Ischemia triggered vSVZ and striatal astrocytes to adopt an NSC methylome characterized by high methylation of astrocyte LMRs and low methylation of NSC LMRs, indicating increased neurogenesis. After 21 days post-ischemia, astrocytes reverted to a naive methylation profile. However, the study also identified a small subset of astrocytes that retained an NSC methylome or showed incomplete reversion, suggesting a more complex dynamic of methylation changes post-injury. A new cluster of reactive astrocytes emerged, with varied gene expression linked to neurogenic and reactive phenotypes. Interferons were identified as crucial for establishing specific DMRs post-ischemia, indicating their key role in guiding the epigenetic changes necessary for astrocyte reprogramming.
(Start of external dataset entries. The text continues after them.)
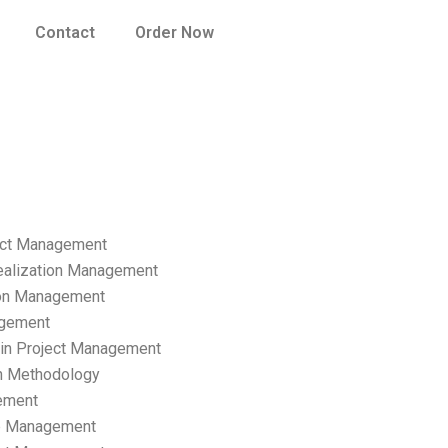
Contact
Order Now
ect Management
ealization Management
ion Management
gement
hain Project Management
n Methodology
ement
p Management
Control mice showed a significant increase in neuroblasts following ischemia, while Dnmt3a-deficient mice showed a marked reduction in this response, with neuroblast generation being nearly absent. These findings suggest that methylome remodeling mediated by DNMT3A is essential for activating the neurogenic potential in striatal astrocytes.

Conclusion

In conclusion, the study reveals that DNA methylation plays a crucial role in enabling astrocytes to acquire stem cell functions in the adult mouse brain. Usually, astrocyte methylomes lock them in their supporting role, but ischemic injury triggers methylation changes that allow neurogenesis. This dynamic nature of DNA methylation may serve as a blueprint for future cell states, guiding the differentiation process. These findings suggest that DNA methylation is dynamic and may guide future cell states, offering potential therapeutic avenues for nervous system repair and cancer treatment. In the future, exploring methylation manipulation could potentially enhance cell reprogramming efficiency.